# ACTIVITY
From the passage below on banks and technology, repeat word for word the part between "Snijder admits that" and "always customer friendly.", inclusive.

# PAGE EXTRACT
⁂

Banks have been hesitant to adopt certain technologies, as the question around trust and privacy is brought to the forefront. If a bank decides to use a cloud solution, for example, to enable a more efficient and seamless product offering to their customers, they need to consider their responsibility and accountability for the data added to that platform.
Snijder admits that banks have been reluctant to adopt certain external solutions:
It’s the not-invented-here syndrome. Banks traditionally only trust the solutions that they build, manage and control themselves. This has two disadvantages. Firstly, they’re very expensive, and secondly, they’re not always customer friendly.
The biggest challenges facing banks today are slow growth, profitability, and digital adoption along with strict regulations. Outdated systems and processes may mean these institutions could fall behind financial big tech.
“The question is how can we manage that? I think the biggest puzzle we have to solve is how to collaborate with big tech companies — we cannot survive just ignoring them or trying to compete with them. You have to find a way to work with them, as a partner, as a competitor, and as an enabler. And the biggest beneficiaries should always be the customer,” says Snijder.

⁂

# DATASET RECORDS
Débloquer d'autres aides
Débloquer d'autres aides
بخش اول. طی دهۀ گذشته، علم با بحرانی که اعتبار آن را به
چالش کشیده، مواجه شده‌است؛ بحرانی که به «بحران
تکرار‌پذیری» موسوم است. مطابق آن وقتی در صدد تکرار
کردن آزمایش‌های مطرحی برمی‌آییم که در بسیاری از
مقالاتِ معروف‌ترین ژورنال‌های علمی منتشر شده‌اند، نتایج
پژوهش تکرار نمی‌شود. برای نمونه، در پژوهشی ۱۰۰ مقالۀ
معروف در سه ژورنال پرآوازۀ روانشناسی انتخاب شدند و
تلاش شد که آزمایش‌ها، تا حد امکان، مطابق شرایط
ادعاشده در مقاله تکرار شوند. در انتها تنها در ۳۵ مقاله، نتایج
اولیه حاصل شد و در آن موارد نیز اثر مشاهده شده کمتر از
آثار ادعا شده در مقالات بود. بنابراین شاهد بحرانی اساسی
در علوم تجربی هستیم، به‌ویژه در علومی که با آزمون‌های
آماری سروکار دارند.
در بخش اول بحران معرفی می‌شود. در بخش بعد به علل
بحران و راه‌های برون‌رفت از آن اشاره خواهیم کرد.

⁂

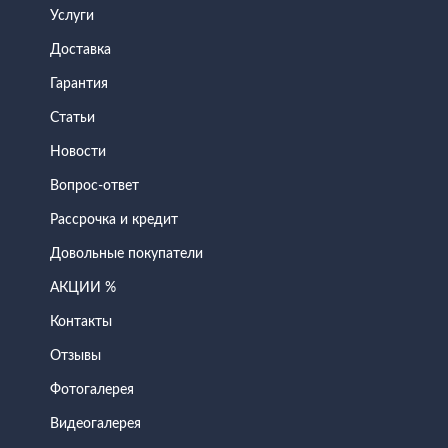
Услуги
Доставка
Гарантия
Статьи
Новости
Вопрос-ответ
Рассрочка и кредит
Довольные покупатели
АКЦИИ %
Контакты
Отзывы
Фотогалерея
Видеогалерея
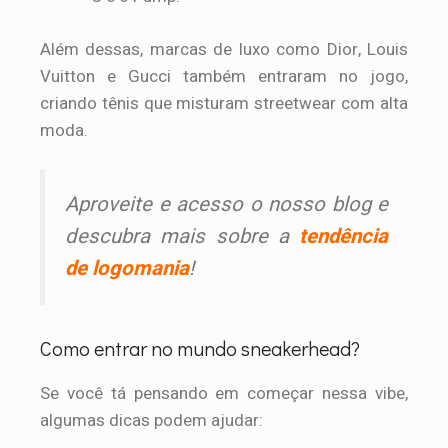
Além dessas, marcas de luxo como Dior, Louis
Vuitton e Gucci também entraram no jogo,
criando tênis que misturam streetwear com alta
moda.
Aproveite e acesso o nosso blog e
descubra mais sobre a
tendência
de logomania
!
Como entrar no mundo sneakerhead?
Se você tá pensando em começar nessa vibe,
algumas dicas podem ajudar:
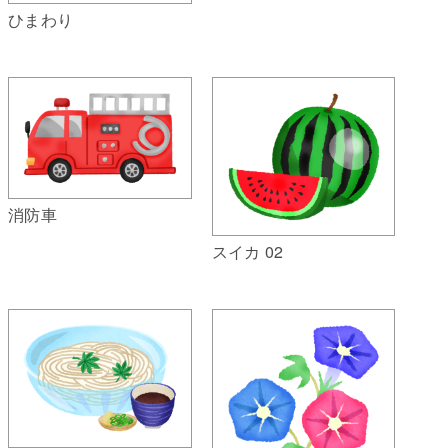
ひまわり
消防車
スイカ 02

⁂

# TASK OUTPUT
Snijder admits that banks have been reluctant to adopt certain external solutions:
It’s the not-invented-here syndrome. Banks traditionally only trust the solutions that they build, manage and control themselves. This has two disadvantages. Firstly, they’re very expensive, and secondly, they’re not always customer friendly.